Monday, 19 September 2011

Movie Review: House by the Cemetery(1981)

The House by the Cemetery follows a family led by Dr. Norman Boyle his wife Lucy Boyle and their young son Bob. Dr. Boyles colleague in the study of suicide Professor Peterson, and his wife have both, ironically enough, committed suicide.  Dr. Boyle is given a 5,000$ a year raise, to go and continue Professor Peterson's research at the titular House by the Cemetery.  This house has by far the most character in the entire movie; every room has a lavish, ornate interior covered in thick layer of dust. Walls which have faded  leaving only the out line of pictures previously hung, and barren trees surrounding the cemetery and home, which enhances the menacing aura of the home and may be the movies greatest strength. 
The movie does it's best to throw every cliché available into the pot, Dr. Norman Boyle believes his wife needs medication; but she's sick of the side effects. Bob's been seeing a little girl in a picture telling him not to go, and when he meets her outside his house no one believes him. The colourful "Ann the Babysitter" cleans up the killers blood in private and when questioned answers only that "I made coffee”. If it seems like its one part the Shining and one part the Amityville Horror, it's because it is. It just brings enough innovation, charm, and creativity to make it a worthwhile watch.

The actor's range in talent through the production, unfortunately I've only had the opportunity to see the English dub, so I must divide there acting into two primary qualities.
Body language: happily most of the actors give solid performances here. There are some weak spots, like the women in the opening scene who's destined to get butcher knife through the back of her head; her twitching eyes give more of a feeling of "I'm trying too act" then "I'm scared for my life."
Dubbing: Now I've long considered it unfair, to judge a movie by this merit as it's usually completely out of the creators hands; but  it's the way many of my readers will have to view the film if they so choose. For the most part the dubbing works very well, Italian and English aren't that far off; so it generally looks natural, although Bob's voice may be your primary challenge sitting through this flick. 

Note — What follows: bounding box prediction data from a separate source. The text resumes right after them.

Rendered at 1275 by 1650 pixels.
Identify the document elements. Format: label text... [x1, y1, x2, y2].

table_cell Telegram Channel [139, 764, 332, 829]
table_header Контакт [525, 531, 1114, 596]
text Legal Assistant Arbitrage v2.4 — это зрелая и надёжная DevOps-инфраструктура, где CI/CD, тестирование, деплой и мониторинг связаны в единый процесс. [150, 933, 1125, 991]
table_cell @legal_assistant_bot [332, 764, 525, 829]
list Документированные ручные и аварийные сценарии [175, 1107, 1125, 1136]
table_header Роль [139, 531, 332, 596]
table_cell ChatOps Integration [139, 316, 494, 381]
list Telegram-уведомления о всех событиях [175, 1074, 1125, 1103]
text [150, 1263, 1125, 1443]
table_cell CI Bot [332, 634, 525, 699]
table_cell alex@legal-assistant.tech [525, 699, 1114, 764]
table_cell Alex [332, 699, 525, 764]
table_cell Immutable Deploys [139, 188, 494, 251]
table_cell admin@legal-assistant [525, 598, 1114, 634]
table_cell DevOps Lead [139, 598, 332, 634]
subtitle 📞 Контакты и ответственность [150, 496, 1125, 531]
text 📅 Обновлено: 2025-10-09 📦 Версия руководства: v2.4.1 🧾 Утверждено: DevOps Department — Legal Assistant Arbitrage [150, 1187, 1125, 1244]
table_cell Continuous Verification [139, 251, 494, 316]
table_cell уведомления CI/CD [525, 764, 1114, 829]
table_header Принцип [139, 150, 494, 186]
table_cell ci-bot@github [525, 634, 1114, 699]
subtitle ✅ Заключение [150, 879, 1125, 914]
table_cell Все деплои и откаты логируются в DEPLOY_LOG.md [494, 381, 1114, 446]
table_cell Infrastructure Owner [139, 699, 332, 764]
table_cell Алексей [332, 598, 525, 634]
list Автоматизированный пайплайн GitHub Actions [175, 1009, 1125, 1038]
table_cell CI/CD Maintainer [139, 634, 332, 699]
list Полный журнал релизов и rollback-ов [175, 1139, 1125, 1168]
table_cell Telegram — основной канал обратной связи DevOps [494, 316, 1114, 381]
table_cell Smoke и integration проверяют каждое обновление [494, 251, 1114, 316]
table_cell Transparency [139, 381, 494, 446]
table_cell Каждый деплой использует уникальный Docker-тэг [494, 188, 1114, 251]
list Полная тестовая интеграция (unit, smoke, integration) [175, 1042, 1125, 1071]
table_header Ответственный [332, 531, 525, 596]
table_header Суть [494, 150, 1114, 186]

The music is fantastic, lacking in the overly shrill noises found throughout some similar sound tracks of the late 70's and early 80's. Instead it moves with a foreboding shuffle through the film, and encourages tension throughout. There were a few points during the movie where I found myself anxious, and very worried wondering what would happen next; which is the hallmark of a good horror film.Fucli's direction is smooth, and precise; moving through the house effortlessly, making great use of the space presented to him. There are many great shots of the house and wooded areas, framed by tomb stones and stark trees which seemingly brand the property; while inside the camera spins in wide angle's and gracefully jumps into the air. There are many close shots of faces and eyes, some say Italian cinema's strongest trait. Certainly the director knows how to take his time with a zoom, or let the film creep by at it's own pace.  The lighting and attention to details, makes the home look realistic; but realism isn't where this movie gets its strength, House by the Cemetery is bursting with surreal moments and questions that can really make the film feel like a nightmare.
Which brings me too another great aspect of this film, the villain Dr. Freudstein; for the most part he remains off camera, or the camera is looking directly through his eyes. Often all we have too see of his is his malformed right hand, holding a knife, or dragging a dead body into the basement; leaving one to ponder what happens behind the slammed door. It's not until later into the movie, are we told why he kills; and although it's not overly explained, we know he kills too feed on the corpses so he can continue too live. We're left with the evidence at the end of the film, but nothing is fully explained. What sort of black magic or necromancy did Dr. Freudstein involve himself in? Has it permanently warped the house, or has it given him some sort of psychic poltergeist power over the home? Why does he wish to continue his life exponentially, was he working on something that meant the ends justified the means?
Many question the validity of film, indeed the whole genre saying that it seems to revel in depicting violence; some may even claim it glorifies violence being depicted towards women. Certainly some images, such as butcher knife blade coming through the back of a woman's head and mouth could certainly be viewed as mildly phallic. Mostly the films scenes of violence are so gratuitous that it can only enhance the grotesqueness of the act of murder, a de-glorification of violence if you will.  Certainly the special effects by Giannetto De Rossi are seamless, and there are moments of beauty; such as when the real estate agent is being murdered with a fire poker, she's pierced and blood arc's delicately across the screen in unabashed glory,  the murders are horrifying and grizzly, simply not for the faint of heart.

House by the Cemetery has masterful direction, and absolutely oozes mystery and atmosphere. The plot is disjointed and surreal, with many unanswered questions; while performances can get tiresome. Overall it has a ton of violence, and personality. House by the Cemetery would prove a treat for long time horror fans, and good introduction to Lucio Fulci for someone just getting into the genre.